Je suis allée au Musée d’Art Moderne pour voir les Basquiat.
Arrivée par les quais j'ai été frappée par l’état pitoyable du Palais de Tokyo :
poubelles dégorgeant de bouteilles, odeurs de pisse, statues graffitées,
jardinières en friche, palissades condamnant l’aile ouest...
Un beau bâtiment dans un bel endroit, devenu d’une tristesse poignante.

Passant outre la nausée provoquée par ce premier abord,
j’en ai profité pour aller voir la collection permanente que je ne connaissais pas.
Bonne surprise : c’est gratuit !
Mais une verrière sale et encombrée, des culs de sac partout
un choix d’accrochage curieux, des salles fermées,
des gardiens qui sentent le pâté...
Désolant.
Or, dans cet écrin sordide : des émotions, des découvertes, des chefs d’œuvres.

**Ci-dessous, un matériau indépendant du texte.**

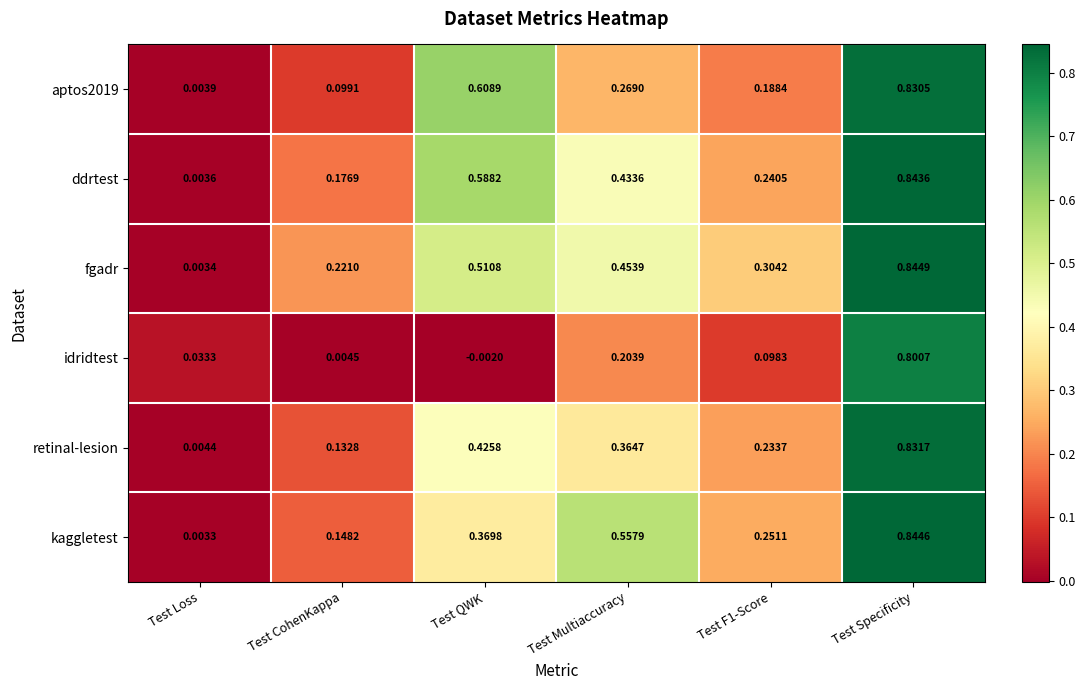

At which label is ddrtest closest to 0?

Test Loss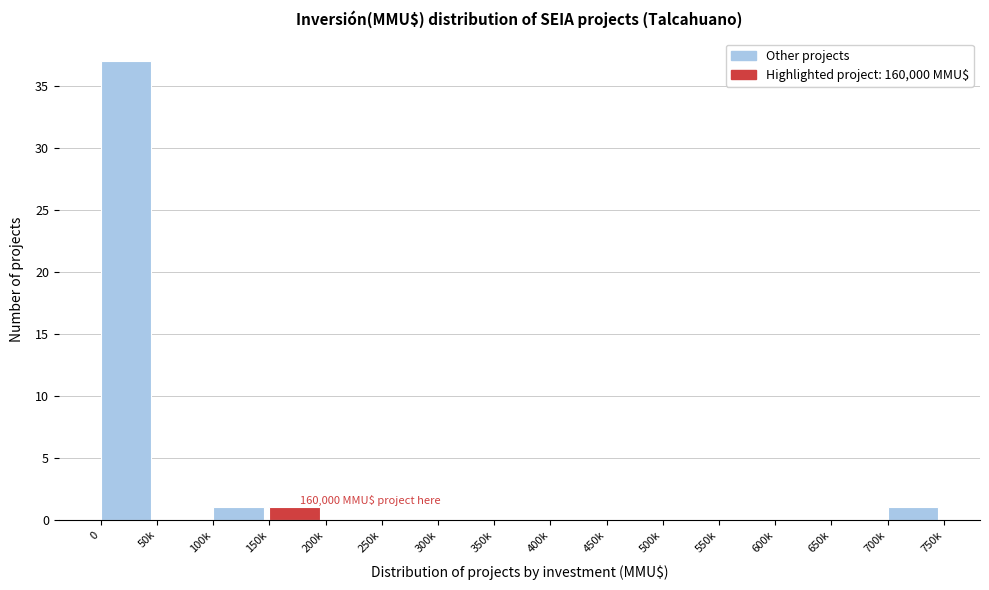

Reading left to right, what are all the values shown in this chart?

0=37	50k=0	100k=1	150k=1	200k=0	250k=0	300k=0	350k=0	400k=0	450k=0	500k=0	550k=0	600k=0	650k=0	700k=1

Léonard Foujita, le japonais qui n'a pas peur des poils !

Klein, pas Klein

L'inénarrable famille tyrolienne de Jean Fautrier ! (1922)
Faisant une nouvelle fois marche arrière dans le méandre malcommode,
j’arrive au moment ou une gardienne fatiguée revient de sa pause déjeuner
et rouvre une salle pleine de magnifiques Étienne Martin (offerts par L’Oréal).
Je suis fan d'Étienne Martin et prends mon plaisir malgré les plaintes de la gardienne et du pompier.

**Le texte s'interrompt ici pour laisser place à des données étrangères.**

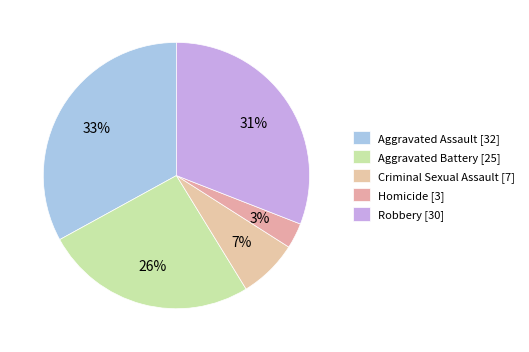

Rank the categories by value from highest to lowest.

Aggravated Assault, Robbery, Aggravated Battery, Criminal Sexual Assault, Homicide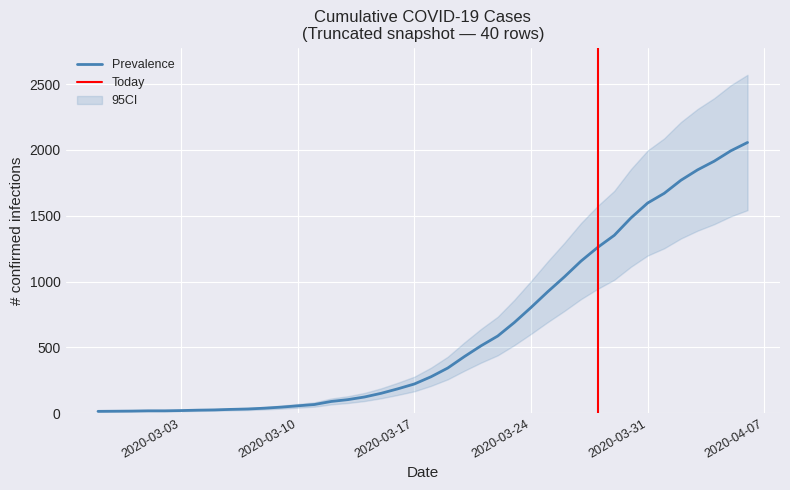

Where is the data nearest to the value 1035?

2020-03-26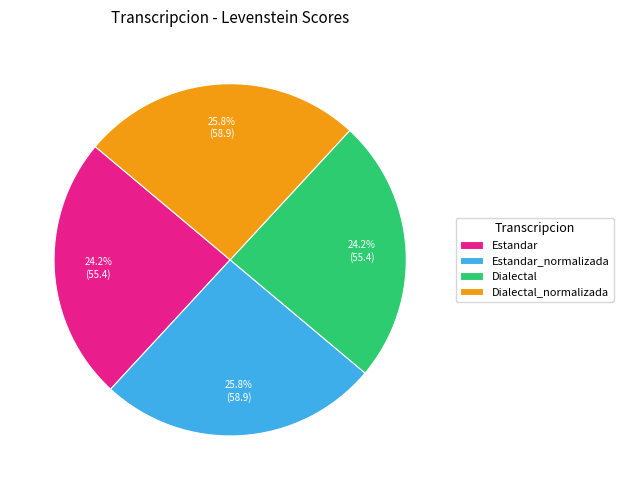

Combined, do Estandar and Dialectal account for over 50%?

No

Au sous-sol, une enfilade de 3 salles occupées par Christian Boltanski
achève de démoraliser le visiteur le plus vaillant.
Heureusement, l’immense installation vidéo d’Inci Eviner (artiste turque invitée)
qui partage ce sous-sol est stimulante et requinque
avec ses jambettes et ses chiens qui s’agitent au rythme d’une musique prenante.


En sortant de la collection permanente qui sommeille dans sa poussière,
on est surpris par le monde qui attend pour voir les Basquiat (en ignorant le musée).
J’en avais assez dans les yeux et les pieds ; je suis repartie sans avoir vu l’expo.
Mais je conseille le musée qui est à découvrir (et à restaurer !) .
Triste, tranquille, mal foutu, exceptionnel, comme un navire échoué là après un temps plus glorieux.